A snort from Brimo and a bark from Cerberus completed the proceedings
according to the regular form.
So went the assembly. And now, in pursuance of my original design, I
went to Tiresias, explained my case fully, and implored him to give me
his views upon the best life. He is a blind little old man, pale and
weak-voiced.

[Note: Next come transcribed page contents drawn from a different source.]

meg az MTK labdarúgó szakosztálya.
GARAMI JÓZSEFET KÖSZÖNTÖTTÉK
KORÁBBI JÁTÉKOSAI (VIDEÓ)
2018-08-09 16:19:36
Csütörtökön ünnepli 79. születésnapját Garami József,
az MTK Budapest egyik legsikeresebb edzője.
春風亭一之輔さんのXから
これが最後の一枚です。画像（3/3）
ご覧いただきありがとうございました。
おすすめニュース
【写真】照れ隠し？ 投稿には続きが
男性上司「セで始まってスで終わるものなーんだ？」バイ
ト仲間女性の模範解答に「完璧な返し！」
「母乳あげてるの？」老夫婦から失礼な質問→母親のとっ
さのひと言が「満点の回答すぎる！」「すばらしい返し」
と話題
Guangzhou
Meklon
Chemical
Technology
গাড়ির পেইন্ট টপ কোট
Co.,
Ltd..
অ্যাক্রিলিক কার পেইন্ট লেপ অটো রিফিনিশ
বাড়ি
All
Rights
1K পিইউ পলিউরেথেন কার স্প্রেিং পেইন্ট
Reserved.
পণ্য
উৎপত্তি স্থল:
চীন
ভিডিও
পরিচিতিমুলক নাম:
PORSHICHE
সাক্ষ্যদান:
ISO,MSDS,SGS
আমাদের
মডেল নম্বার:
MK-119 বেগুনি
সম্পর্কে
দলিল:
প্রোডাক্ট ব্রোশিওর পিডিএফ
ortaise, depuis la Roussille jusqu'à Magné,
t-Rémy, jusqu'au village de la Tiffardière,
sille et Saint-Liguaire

He smiled and said:--'My son, the cause of your
perplexity, I know, is the fact that doctors differ; but I may not
enlighten you; Rhadamanthus forbids. ' 'Ah, say not so, father,' I
exclaimed; 'speak out, and leave me not to wander through life in a
blindness worse than yours. ' So he drew me apart to a considerable
distance, and whispered in my ear:--'The life of the ordinary man is
the best and most prudent choice; cease from the folly of metaphysical
speculation and inquiry into origins and ends, utterly reject their
clever logic, count all these things idle talk, and pursue one end
alone--how you may do what your hand finds to do, and go your way with
ever a smile and never a passion. '
So he, and sought the lawn of asphodel.